■ SUPPLIED RECORDS:
————

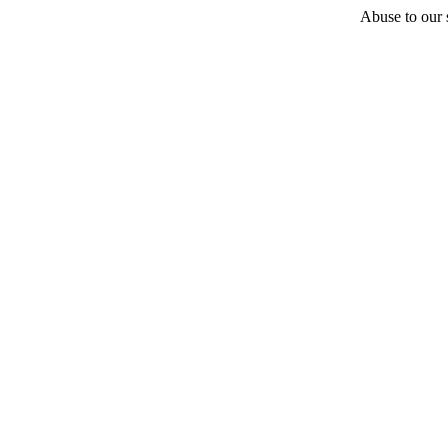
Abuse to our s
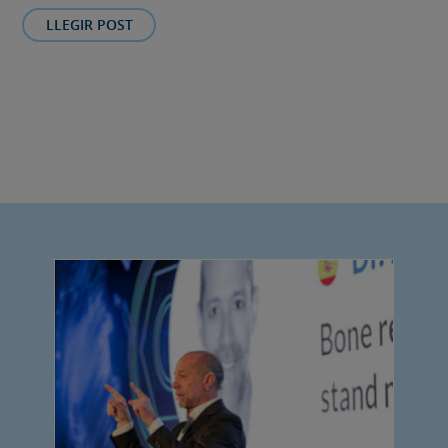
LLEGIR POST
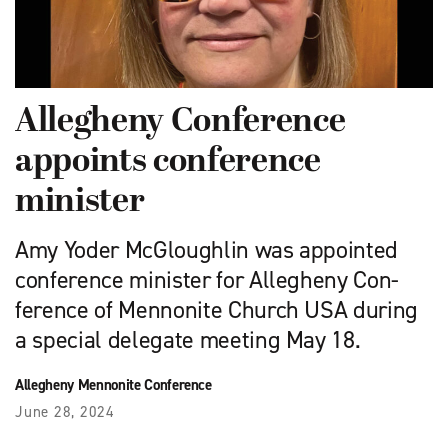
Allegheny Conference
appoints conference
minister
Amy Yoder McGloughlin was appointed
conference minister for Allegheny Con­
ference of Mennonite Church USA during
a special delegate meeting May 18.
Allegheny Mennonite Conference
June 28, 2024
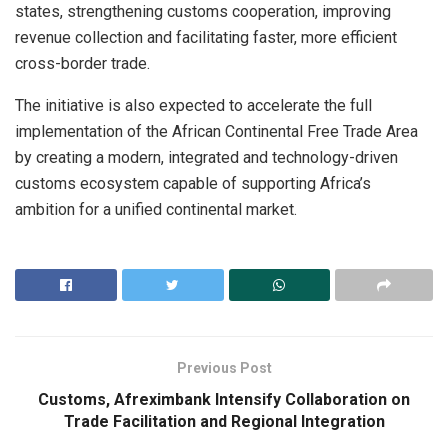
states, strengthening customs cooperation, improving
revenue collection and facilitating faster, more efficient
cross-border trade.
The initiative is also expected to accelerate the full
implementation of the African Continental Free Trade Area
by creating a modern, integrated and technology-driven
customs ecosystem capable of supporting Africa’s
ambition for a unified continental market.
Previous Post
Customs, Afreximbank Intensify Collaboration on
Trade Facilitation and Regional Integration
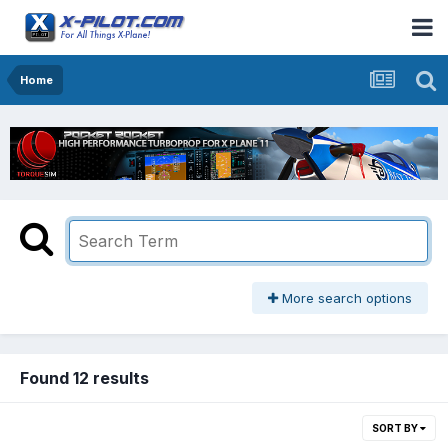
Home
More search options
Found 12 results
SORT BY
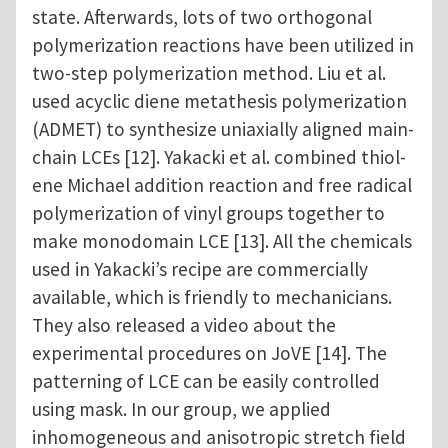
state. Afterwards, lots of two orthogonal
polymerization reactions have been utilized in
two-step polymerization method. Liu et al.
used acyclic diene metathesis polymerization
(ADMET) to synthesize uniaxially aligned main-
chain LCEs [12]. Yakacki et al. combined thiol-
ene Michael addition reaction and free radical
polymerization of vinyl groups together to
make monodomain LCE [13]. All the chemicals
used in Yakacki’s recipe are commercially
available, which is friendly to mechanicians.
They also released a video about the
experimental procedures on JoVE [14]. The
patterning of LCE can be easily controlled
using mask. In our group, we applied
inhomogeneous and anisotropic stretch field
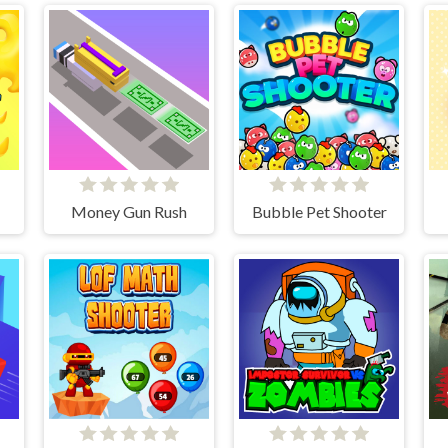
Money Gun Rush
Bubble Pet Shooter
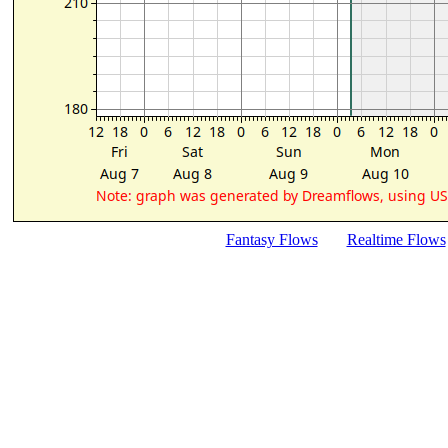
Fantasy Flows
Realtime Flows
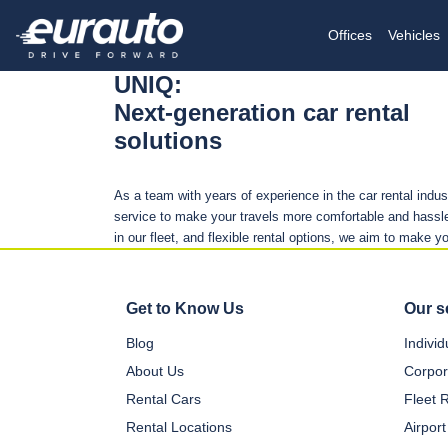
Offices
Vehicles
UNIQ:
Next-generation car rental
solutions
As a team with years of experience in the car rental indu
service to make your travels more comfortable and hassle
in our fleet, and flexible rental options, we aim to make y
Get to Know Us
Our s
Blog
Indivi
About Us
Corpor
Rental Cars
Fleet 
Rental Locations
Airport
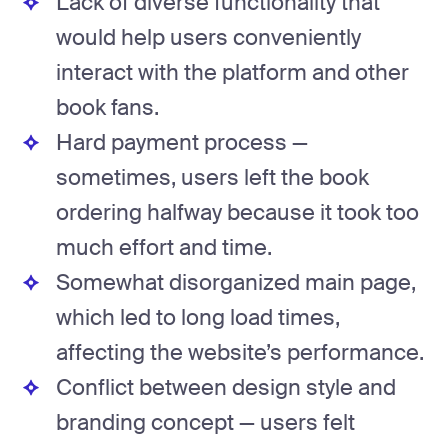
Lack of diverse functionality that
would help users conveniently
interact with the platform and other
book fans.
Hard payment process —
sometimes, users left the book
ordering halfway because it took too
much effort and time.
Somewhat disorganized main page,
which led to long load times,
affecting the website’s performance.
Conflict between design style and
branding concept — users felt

————

■ DIRECTIONS FOR THIS TASK:
Drop the pictures and reproduce the rest of the entries above exactly.

■ PROBLEM SOLUTION:
Abuse to our s
LLEGIR POST
Allegheny Conference
appoints conference
minister
Amy Yoder McGloughlin was appointed
conference minister for Allegheny Con­
ference of Mennonite Church USA during
a special delegate meeting May 18.
Allegheny Mennonite Conference
June 28, 2024
states, strengthening customs cooperation, improving
revenue collection and facilitating faster, more efficient
cross-border trade.
The initiative is also expected to accelerate the full
implementation of the African Continental Free Trade Area
by creating a modern, integrated and technology-driven
customs ecosystem capable of supporting Africa’s
ambition for a unified continental market.
Previous Post
Customs, Afreximbank Intensify Collaboration on
Trade Facilitation and Regional Integration
Home
More search options
Found 12 results
SORT BY
state. Afterwards, lots of two orthogonal
polymerization reactions have been utilized in
two-step polymerization method. Liu et al.
used acyclic diene metathesis polymerization
(ADMET) to synthesize uniaxially aligned main-
chain LCEs [12]. Yakacki et al. combined thiol-
ene Michael addition reaction and free radical
polymerization of vinyl groups together to
make monodomain LCE [13]. All the chemicals
used in Yakacki’s recipe are commercially
available, which is friendly to mechanicians.
They also released a video about the
experimental procedures on JoVE [14]. The
patterning of LCE can be easily controlled
using mask. In our group, we applied
inhomogeneous and anisotropic stretch field
Money Gun Rush
Bubble Pet Shooter
Fantasy Flows
Realtime Flows
Offices
Vehicles
UNIQ:
Next-generation car rental
solutions
As a team with years of experience in the car rental indu
service to make your travels more comfortable and hassle
in our fleet, and flexible rental options, we aim to make y
Get to Know Us
Our s
Blog
Indivi
About Us
Corpor
Rental Cars
Fleet 
Rental Locations
Airport
Lack of diverse functionality that
would help users conveniently
interact with the platform and other
book fans.
Hard payment process —
sometimes, users left the book
ordering halfway because it took too
much effort and time.
Somewhat disorganized main page,
which led to long load times,
affecting the website’s performance.
Conflict between design style and
branding concept — users felt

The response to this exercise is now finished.